È universalmente accettato che il tipo di vitamina D da somministrare è il colecalciferolo, ovvero la forma non attiva. Non c’è una dose standard adatta a tutti i pazienti, ma oscilla tra le 800 e le 1000 unità al giorno. Lo schema di somministrazione potrà essere indifferentemente giornaliero, settimanale o mensile, per periodi generalmente non superiori a 1,5 mesi ed evitando di utilizzare dosi singole superiori a 100mila unità.

«Unica eccezione è la dose detta “bolo da carico” nel caso in cui sia necessaria una rapida normalizzazione del paziente sintomatico con osteomalacia per risolvere rapidamente i sintomi o in previsione di farmaci antiriassorbitivi molto potenti come denosumab» ha aggiunto il Prof. Bertoldo. «Solo in questo caso si userà una dose che può essere di 5000 unità al giorno per 1-2 settimane oppure una dose da 100-150mila unità date una sola volta e seguite dalla dose di mantenimento».
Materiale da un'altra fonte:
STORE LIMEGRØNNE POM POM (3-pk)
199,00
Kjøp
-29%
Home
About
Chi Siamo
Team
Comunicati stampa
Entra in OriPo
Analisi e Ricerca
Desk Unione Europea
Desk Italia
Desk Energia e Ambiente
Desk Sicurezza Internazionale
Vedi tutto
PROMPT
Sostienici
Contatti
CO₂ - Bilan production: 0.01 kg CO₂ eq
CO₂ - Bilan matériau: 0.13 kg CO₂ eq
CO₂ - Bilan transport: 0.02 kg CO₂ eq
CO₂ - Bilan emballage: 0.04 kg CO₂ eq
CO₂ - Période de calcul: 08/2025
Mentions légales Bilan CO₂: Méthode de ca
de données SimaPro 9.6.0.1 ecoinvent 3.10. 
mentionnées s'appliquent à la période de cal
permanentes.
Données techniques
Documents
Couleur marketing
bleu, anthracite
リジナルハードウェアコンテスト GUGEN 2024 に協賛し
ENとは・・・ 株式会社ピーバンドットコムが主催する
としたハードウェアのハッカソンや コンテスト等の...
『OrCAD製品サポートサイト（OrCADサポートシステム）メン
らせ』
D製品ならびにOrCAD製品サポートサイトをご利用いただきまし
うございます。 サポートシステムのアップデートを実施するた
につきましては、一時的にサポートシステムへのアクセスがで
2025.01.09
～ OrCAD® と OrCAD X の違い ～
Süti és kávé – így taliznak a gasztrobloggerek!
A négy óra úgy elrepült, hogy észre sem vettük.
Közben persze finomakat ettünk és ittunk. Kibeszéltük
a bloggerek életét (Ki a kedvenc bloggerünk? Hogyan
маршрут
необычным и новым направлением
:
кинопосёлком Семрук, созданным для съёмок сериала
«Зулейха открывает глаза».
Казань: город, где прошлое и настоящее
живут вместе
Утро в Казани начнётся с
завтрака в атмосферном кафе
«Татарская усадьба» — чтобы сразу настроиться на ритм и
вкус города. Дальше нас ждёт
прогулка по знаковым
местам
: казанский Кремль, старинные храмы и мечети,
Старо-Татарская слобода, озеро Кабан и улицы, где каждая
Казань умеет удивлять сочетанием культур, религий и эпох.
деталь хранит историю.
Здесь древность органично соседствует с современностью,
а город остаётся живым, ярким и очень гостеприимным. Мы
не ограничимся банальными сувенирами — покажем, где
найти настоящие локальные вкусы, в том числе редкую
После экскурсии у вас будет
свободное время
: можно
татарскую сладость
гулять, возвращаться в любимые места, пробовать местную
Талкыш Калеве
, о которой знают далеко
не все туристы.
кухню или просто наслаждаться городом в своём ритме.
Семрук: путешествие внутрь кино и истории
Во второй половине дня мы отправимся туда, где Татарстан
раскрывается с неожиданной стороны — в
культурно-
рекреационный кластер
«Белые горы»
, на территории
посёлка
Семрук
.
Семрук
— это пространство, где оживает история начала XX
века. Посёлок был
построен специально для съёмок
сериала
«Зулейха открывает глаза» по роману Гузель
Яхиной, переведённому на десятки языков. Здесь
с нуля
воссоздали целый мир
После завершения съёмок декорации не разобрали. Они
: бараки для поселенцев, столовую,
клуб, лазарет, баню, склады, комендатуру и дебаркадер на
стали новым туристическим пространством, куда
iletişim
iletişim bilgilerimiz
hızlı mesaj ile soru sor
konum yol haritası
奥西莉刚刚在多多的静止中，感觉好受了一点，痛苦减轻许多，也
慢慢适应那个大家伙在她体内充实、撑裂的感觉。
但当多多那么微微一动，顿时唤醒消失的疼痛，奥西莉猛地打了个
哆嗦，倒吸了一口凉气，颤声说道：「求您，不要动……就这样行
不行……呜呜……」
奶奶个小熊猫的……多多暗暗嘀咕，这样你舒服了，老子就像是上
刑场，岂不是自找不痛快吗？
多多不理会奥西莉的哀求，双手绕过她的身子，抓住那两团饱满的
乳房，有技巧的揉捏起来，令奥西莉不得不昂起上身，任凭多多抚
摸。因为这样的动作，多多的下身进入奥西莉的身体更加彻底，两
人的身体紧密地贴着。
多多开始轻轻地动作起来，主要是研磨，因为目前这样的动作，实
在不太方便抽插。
Supplementazione nelle popolazioni speciali

Nella pratica clinica si affrontano condizioni particolari come i pazienti con insufficienza renale, nei quali spesso si pensa che sia necessario somministrare formulazioni attive come l’1,25-OH D. In realtà in questi soggetti si consiglia di utilizzare il colecalciferolo alla stessa posologia della popolazione generale, a meno che il paziente non sia nello stadio G4 in dialisi oppure in una condizione di iperparatiroidismo secondario non gestibile. Solo in questo caso si userà la forma attiva della vitamina.

«Nei pazienti con insufficienza epatica grave con malassorbimento importante o in corso di terapia con farmaci che interferiscono con il metabolismo della vitamina D, come il cortisone o gli anticonvulsivanti, è indicato l’impiego del calcifediolo in forma già idrossilata a livello epatico, che garantisce da un lato il superamento dell’ostacolo dell’ossidazione epatica e dall’altro un migliore assorbimento intestinale» ha concluso.